+++ STORED ROWS
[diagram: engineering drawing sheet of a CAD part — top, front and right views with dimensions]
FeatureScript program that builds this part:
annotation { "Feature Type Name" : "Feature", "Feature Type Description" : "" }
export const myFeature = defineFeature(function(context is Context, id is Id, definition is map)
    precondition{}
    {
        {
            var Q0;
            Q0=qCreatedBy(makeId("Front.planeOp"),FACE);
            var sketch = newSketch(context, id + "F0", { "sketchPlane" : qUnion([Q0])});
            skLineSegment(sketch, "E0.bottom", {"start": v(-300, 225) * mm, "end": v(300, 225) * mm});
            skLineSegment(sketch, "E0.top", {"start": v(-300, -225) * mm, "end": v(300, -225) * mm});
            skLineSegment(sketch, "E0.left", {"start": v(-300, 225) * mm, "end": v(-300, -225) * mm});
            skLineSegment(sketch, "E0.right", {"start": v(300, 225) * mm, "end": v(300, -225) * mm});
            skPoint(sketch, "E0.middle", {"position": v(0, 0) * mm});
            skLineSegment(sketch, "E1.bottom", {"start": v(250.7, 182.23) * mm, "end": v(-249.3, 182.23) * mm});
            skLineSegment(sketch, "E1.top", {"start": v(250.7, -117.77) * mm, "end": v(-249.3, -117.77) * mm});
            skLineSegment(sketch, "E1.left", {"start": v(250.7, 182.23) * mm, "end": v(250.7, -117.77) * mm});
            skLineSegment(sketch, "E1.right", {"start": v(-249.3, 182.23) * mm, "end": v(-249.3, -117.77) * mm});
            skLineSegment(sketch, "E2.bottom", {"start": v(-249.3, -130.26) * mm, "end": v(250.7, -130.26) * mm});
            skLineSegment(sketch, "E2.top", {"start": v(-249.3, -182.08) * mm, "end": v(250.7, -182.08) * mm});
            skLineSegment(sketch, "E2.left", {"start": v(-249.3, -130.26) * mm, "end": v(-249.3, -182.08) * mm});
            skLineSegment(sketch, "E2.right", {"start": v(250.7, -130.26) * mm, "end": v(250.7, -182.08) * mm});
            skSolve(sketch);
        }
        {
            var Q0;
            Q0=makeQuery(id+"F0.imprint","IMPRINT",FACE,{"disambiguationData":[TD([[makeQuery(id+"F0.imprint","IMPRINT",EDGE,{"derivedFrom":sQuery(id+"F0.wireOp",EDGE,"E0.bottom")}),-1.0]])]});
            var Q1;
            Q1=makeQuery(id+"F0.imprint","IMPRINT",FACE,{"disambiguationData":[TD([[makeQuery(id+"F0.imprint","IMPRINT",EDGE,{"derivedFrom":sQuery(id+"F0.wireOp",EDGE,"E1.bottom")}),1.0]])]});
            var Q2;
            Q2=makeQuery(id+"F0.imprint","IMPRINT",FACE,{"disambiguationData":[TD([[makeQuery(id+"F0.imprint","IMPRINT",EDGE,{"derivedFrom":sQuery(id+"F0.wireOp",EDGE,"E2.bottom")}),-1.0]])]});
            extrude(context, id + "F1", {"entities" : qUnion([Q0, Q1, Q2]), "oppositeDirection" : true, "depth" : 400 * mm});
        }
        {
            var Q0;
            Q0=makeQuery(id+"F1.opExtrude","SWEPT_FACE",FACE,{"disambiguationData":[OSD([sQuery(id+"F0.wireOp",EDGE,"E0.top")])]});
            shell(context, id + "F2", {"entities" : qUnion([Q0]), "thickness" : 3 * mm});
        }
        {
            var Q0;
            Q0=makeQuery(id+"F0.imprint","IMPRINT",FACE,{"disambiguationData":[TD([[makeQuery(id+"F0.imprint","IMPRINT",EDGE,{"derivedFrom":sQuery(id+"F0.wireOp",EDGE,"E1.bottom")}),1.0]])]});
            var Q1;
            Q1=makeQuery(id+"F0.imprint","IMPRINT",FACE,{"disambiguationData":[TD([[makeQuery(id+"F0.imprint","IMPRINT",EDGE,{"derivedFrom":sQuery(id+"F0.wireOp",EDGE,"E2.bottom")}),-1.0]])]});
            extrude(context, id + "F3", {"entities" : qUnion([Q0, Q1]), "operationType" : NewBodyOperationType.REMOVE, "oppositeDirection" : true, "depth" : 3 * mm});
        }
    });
++++++
▶ **PROBLEM STATEMENT**: Count how many lines above contain the string "skLineSegment", and reply with only the number.

▶ **RESPONSE TO THIS TASK**: 12